Tasks to complete:
A – Answer these from the MyEasyPage guide:
(i) How many links does the free plan allow?
(ii) What does the Starter plan unlock, and what does it cost?
(iii) In the first week, how many people should look at the page on their phone?
B – Please shorten the paragraph in the MyEasyPage guide that begins "For most people starting out" to a single sentence, keeping its main points.
C – Write the next part of the MyEasyPage guide, following on after its last sentence.

Total time with content prepared: 30-60 minutes. The preparation step is not included in that — but that 20-30 minutes of writing is the real work. The building part is fast.
After Publishing: What to Actually Do
Publishing is step one, not the final step.
Same day:
Update your Instagram bio with your new link
Update LinkedIn, TikTok, YouTube descriptions
Add the link to your email signature
Post about it once on your main platform — not check out my website but something that gives value to your audience while mentioning the page
First week:
Check that all links work
Ask 2-3 people you trust to look at it on their phone and tell you if anything seems unclear
Ongoing:
Update your primary link whenever you launch something new or have a campaign running
Check once a month that everything is still current
Add testimonials as you get them
What the Free Plan Can and Cannot Do
Being clear about this avoids frustration:
What you can do on the free plan (MyEasyPage):
Have a functional, professional-looking page
Include your bio, links, social handles, contact form, FAQs, testimonials
Up to 10 links
Basic analytics (page views)
The page is publicly accessible and shareable
What requires a paid plan:
Removing platform branding (Starter ₹299/year)
Custom domain (Pro ₹699/year)
SEO settings — meta title, meta description, keyword control (Pro)
Appointment booking (Pro)
Shop for products (Pro)
Blog posts (Pro)
More than 10-15 links (Pro)
For most people starting out, the free plan is enough to have something live and shareable. The question of upgrading is worth revisiting after you have used it for a few weeks and know what you actually need.
Common Mistakes
Adding too many links on day one. Start with your top 5. You can add more later when you actually know what visitors want to click.

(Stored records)
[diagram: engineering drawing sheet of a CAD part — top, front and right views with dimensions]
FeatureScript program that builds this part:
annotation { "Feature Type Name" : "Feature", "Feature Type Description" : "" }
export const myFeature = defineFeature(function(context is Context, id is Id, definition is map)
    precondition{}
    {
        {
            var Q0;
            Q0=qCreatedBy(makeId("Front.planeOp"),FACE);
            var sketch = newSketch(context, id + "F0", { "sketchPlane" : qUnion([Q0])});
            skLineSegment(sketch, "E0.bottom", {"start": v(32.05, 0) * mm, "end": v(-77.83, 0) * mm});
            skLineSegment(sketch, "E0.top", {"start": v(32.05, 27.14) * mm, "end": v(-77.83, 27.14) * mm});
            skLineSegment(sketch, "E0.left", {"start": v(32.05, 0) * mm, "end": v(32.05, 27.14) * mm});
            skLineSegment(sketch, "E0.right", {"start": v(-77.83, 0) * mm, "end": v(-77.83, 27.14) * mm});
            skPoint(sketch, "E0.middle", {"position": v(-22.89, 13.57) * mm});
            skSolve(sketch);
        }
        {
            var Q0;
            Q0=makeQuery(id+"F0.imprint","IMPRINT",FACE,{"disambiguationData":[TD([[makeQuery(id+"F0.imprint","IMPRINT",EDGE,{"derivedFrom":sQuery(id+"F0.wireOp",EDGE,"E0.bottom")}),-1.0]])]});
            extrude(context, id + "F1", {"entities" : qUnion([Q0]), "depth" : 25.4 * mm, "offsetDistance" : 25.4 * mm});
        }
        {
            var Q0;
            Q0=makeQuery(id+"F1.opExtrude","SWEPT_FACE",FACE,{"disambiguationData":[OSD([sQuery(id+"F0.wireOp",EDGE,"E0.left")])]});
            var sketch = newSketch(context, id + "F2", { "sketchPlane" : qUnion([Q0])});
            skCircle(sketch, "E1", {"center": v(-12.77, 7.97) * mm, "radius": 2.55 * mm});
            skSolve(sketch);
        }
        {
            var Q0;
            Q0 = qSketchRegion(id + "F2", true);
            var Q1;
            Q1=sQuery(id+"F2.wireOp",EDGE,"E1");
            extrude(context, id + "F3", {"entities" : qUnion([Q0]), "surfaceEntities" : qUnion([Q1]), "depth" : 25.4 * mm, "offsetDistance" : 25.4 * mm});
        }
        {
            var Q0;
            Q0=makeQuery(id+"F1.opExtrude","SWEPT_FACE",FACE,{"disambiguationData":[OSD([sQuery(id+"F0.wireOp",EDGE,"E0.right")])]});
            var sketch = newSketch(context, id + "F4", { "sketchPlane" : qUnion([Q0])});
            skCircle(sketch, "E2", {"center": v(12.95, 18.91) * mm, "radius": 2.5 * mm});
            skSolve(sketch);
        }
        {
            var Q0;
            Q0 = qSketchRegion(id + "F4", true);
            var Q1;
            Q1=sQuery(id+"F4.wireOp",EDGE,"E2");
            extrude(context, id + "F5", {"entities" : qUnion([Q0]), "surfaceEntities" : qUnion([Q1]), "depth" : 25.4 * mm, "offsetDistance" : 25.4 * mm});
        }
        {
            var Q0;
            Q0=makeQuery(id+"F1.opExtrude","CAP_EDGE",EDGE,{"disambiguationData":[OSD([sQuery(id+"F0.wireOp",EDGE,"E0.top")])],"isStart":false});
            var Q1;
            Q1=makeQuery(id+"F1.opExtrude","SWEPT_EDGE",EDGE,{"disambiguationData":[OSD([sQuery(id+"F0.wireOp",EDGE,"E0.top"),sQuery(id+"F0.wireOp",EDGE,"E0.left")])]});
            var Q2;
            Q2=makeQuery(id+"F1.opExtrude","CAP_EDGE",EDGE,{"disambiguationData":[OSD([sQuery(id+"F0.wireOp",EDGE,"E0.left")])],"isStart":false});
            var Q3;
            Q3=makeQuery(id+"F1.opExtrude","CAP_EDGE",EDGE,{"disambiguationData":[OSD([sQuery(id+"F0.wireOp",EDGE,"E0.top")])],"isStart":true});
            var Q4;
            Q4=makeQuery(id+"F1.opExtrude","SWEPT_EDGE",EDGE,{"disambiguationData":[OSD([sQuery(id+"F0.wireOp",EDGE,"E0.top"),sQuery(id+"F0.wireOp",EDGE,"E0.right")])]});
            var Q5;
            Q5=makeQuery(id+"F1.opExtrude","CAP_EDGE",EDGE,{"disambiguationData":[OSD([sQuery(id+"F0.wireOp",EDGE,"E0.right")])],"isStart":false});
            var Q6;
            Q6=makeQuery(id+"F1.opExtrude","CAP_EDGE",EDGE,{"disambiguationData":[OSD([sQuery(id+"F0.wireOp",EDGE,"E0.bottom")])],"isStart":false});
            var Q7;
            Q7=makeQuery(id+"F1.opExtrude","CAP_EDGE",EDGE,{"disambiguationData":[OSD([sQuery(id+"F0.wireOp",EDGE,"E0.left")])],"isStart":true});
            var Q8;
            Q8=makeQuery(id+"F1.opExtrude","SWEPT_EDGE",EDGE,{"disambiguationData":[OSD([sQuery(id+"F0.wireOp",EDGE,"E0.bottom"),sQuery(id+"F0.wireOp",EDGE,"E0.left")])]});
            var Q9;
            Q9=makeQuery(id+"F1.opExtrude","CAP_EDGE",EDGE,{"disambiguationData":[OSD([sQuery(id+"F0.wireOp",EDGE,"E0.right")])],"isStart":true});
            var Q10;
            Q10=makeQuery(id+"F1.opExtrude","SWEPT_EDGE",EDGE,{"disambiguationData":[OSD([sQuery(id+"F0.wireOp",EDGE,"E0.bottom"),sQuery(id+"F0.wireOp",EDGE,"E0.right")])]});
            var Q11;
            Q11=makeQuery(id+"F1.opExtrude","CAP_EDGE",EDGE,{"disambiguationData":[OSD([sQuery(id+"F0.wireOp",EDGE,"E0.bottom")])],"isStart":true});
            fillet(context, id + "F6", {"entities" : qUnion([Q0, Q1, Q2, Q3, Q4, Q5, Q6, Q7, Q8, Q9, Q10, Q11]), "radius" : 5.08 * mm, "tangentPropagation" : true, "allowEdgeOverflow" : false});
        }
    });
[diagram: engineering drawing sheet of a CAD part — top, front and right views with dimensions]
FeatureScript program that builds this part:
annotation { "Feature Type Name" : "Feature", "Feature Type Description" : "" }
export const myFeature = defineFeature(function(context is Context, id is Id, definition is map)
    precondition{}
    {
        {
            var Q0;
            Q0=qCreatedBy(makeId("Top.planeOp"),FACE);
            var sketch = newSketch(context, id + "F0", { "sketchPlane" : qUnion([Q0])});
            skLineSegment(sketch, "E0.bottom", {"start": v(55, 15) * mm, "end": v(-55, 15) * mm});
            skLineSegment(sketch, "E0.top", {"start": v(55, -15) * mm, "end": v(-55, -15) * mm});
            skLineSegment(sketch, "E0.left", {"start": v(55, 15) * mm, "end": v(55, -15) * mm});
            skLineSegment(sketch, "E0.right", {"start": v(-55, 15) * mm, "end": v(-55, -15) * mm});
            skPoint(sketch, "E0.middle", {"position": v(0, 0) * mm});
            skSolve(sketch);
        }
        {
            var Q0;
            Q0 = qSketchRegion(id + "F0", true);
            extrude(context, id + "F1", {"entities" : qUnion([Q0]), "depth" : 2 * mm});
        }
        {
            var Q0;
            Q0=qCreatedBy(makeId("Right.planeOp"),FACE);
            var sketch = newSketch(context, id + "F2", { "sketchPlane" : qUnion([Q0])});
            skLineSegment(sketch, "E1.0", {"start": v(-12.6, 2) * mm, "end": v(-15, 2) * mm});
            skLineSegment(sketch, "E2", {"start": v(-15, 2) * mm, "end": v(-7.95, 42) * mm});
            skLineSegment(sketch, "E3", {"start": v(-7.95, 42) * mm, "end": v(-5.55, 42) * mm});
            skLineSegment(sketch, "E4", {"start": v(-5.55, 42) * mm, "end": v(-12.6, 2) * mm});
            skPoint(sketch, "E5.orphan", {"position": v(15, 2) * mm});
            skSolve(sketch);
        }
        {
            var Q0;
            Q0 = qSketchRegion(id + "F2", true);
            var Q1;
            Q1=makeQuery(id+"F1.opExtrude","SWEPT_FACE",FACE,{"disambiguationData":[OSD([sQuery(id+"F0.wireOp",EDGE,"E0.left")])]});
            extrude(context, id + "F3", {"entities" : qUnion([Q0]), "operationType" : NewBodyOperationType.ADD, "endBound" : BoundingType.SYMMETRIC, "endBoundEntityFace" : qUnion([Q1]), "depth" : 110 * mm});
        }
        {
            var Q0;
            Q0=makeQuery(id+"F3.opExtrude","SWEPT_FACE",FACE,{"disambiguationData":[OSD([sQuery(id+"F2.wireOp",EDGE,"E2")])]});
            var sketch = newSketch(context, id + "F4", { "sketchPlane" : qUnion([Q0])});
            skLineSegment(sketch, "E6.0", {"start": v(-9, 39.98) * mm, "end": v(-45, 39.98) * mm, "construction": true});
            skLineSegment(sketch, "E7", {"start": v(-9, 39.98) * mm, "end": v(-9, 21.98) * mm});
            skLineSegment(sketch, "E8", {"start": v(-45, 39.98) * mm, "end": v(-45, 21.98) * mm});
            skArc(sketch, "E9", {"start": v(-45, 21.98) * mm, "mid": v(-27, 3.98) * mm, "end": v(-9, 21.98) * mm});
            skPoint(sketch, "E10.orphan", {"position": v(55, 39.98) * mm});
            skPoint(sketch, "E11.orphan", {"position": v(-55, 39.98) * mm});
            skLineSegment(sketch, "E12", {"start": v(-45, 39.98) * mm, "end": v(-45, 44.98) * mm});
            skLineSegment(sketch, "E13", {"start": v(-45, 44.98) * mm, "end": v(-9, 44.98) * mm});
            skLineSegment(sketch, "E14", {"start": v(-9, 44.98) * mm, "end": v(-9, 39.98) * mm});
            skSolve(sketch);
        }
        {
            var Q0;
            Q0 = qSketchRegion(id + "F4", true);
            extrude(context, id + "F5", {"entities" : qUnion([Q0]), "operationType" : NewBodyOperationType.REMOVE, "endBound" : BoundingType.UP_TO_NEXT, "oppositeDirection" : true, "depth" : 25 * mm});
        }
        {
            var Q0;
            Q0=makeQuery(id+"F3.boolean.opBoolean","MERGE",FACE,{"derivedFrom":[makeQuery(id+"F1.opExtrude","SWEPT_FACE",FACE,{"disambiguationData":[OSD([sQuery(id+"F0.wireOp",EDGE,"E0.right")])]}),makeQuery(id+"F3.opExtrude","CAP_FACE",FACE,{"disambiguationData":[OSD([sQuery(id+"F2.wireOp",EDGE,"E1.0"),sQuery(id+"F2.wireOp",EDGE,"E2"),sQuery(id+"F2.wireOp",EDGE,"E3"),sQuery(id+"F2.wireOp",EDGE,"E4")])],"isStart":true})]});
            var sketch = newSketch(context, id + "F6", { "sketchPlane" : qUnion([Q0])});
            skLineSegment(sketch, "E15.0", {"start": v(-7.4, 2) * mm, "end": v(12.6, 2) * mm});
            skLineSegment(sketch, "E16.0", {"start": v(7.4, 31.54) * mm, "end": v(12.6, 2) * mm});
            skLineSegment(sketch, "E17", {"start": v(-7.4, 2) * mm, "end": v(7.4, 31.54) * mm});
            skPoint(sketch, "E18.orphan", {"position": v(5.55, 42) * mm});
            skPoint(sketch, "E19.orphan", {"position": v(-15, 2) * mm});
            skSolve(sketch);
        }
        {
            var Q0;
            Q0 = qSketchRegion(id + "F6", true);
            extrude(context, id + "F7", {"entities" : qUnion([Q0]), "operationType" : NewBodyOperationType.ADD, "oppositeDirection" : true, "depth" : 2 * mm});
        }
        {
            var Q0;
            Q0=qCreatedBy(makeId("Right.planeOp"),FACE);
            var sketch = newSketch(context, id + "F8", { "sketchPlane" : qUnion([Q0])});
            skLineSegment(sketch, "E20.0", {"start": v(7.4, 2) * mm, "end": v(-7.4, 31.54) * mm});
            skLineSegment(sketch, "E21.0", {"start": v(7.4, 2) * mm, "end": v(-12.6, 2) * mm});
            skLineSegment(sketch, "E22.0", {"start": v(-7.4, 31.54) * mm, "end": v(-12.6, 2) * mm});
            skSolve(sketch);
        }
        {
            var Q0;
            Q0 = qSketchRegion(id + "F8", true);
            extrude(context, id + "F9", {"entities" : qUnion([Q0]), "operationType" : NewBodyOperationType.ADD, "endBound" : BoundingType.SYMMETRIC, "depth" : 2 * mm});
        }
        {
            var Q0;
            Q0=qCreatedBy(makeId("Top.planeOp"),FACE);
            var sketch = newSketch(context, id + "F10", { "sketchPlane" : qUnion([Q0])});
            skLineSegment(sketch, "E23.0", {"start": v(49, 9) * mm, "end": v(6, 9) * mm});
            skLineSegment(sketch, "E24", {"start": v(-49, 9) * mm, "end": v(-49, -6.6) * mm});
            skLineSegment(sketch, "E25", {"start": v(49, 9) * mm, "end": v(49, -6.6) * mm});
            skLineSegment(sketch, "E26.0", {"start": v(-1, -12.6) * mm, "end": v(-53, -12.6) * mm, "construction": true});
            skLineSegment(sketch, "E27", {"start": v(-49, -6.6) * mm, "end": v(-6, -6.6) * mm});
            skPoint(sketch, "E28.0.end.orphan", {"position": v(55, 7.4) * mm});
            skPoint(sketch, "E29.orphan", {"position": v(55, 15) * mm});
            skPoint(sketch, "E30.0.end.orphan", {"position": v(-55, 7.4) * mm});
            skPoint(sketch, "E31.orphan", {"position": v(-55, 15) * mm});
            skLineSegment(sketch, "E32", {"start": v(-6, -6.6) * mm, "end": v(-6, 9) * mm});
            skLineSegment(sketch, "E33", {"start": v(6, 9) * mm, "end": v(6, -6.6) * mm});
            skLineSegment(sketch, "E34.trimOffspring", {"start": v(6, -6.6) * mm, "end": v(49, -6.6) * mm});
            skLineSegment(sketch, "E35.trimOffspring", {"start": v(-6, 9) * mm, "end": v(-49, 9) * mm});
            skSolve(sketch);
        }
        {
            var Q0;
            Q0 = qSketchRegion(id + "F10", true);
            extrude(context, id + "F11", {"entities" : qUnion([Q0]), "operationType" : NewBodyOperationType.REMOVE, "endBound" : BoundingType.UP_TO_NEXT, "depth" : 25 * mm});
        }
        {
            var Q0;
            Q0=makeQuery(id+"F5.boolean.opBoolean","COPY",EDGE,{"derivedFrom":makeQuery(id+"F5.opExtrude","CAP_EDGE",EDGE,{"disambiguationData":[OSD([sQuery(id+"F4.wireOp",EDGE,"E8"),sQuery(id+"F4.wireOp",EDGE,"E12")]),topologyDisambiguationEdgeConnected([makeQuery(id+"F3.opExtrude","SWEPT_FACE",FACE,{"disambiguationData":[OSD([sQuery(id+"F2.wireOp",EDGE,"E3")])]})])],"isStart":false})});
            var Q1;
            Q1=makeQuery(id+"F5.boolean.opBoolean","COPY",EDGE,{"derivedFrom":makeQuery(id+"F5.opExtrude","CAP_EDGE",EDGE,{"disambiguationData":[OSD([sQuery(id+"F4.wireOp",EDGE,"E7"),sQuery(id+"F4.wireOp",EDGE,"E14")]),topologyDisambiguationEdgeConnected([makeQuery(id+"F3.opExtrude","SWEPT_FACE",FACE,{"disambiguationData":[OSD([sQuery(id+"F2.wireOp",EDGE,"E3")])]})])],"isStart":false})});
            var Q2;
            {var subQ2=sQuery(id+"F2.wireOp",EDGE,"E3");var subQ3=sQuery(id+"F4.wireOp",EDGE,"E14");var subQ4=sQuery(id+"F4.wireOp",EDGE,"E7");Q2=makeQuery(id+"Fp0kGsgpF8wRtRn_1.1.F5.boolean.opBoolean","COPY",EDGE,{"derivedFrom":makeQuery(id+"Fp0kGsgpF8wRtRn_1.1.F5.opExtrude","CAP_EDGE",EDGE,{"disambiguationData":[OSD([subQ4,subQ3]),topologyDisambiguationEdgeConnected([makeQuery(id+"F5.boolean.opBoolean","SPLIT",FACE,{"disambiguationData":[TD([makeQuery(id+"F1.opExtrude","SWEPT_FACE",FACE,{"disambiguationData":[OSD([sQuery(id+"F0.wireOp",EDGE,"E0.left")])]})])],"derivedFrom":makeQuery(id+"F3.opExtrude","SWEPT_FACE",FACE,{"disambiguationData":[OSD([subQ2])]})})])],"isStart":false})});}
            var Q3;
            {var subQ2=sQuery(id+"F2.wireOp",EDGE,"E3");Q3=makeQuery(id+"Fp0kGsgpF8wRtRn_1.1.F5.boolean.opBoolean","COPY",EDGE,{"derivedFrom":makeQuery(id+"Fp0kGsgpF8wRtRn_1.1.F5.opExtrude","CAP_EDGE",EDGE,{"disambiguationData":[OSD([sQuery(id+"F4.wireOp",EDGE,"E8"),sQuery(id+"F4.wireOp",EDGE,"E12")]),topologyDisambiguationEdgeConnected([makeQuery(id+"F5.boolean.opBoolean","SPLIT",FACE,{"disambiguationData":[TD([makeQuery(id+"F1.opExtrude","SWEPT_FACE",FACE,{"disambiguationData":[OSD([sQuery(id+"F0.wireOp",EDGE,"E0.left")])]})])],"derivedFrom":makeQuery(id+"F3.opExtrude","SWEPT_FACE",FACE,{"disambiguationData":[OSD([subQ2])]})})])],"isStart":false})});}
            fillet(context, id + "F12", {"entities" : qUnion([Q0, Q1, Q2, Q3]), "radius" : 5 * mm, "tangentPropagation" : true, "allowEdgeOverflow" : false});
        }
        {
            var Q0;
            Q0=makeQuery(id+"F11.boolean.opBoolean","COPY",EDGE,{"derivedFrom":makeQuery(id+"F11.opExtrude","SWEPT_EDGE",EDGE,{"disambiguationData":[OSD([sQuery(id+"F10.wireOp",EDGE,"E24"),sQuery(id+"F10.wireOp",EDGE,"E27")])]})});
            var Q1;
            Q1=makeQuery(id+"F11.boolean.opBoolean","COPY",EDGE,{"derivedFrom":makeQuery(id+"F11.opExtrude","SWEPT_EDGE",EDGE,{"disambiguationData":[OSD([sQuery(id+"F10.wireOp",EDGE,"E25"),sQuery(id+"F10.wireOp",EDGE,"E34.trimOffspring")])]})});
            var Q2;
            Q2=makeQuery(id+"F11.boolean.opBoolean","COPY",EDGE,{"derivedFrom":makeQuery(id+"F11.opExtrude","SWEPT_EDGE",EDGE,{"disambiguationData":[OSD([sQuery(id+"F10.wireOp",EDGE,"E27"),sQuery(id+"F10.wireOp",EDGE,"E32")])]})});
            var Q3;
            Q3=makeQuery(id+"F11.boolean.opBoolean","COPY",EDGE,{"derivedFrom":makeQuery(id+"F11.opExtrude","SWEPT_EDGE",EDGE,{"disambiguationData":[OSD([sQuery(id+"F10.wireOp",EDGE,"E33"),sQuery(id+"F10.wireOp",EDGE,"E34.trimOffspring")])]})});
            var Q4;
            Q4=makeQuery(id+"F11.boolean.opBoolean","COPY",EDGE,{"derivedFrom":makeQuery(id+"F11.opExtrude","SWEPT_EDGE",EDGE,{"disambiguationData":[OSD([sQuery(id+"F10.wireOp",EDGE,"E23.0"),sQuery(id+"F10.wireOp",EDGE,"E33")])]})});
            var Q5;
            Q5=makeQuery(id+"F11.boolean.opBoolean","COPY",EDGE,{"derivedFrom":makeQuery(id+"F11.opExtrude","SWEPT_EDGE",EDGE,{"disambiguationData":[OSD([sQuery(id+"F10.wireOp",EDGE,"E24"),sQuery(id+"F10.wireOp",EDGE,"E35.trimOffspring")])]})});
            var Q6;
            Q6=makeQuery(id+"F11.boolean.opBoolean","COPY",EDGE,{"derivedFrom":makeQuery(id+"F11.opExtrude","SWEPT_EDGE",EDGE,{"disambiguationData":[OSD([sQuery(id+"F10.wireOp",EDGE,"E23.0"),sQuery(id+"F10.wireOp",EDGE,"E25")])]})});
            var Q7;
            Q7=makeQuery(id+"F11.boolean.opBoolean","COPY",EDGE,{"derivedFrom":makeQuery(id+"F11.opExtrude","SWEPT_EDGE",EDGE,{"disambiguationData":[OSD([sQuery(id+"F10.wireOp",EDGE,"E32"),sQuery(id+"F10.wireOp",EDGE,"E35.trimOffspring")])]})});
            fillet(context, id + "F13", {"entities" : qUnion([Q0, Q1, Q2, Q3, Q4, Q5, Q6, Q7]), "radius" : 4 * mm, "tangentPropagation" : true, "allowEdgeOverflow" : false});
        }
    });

Activity answers:
A –
(i) Up to 10 links.
(ii) It removes platform branding, for ₹299/year.
(iii) 2-3 people you trust.

B – The free plan is enough for most beginners to get a live, shareable page, and upgrading is worth reconsidering after a few weeks of use, once you know what you need.

C –
Using vague link labels. Every link label should tell visitors what they will find when they tap it. My Work tells them nothing new. See 6 client brand projects (with case studies) does.
Not having a clear primary action. If every link looks equally important, visitors make no decision. One link should visually stand out as the main thing you want them to do.
Skipping the mobile check. Looks fine on desktop, confusing on phone. Always check on an actual device.
Leaving it static for months. A bio link that never changes stops working for you. Update it when your priorities change.
Frequently Asked Questions
Is a bio link or a personal website better?
Ideally both in one place. A bio link captures social traffic immediately. A personal website can rank on Google and give clients and recruiters more context. Platforms like MyEasyPage handle both.
Do I need a custom domain?
Not to start. A free subdomain works fine for testing and initial use. Add a custom domain when you are actively sharing the link and want it to look fully professional. Domain registration costs around ₹800-1,500/year through any registrar.
How long does it really take?
With content prepared: 30-60 minutes. Without content ready: much longer, because you spend the session writing rather than building. Prepare your bio and link labels before you open the builder.
Can the page rank on Google?
Pages on free subdomains can rank — particularly for your name and profession. Custom domain and SEO settings (available on paid plans) build authority faster. To be indexed, submit your URL to Google Search Console after publishing.
What if I change my mind about the platform later?
You can migrate. Content is text, so it is easy to copy to another platform. The main cost is time — rebuilding the structure. Choose something you think will serve you for at least a year before switching.
Summary
Building a personal website with a bio link does not require a developer, days of work, or significant spending. With content prepared in advance, the building part takes under an hour.
The key steps:
Write your headline, bio, and link labels before opening the builder
Add your primary link first — the most important action you want visitors to take
Keep it to 5-7 focused links on the first screen
Test on mobile before publishing
Update it when your priorities change
The best page you can have is one that is actually live, clearly structured, and kept current — not a perfect page that stays in draft forever.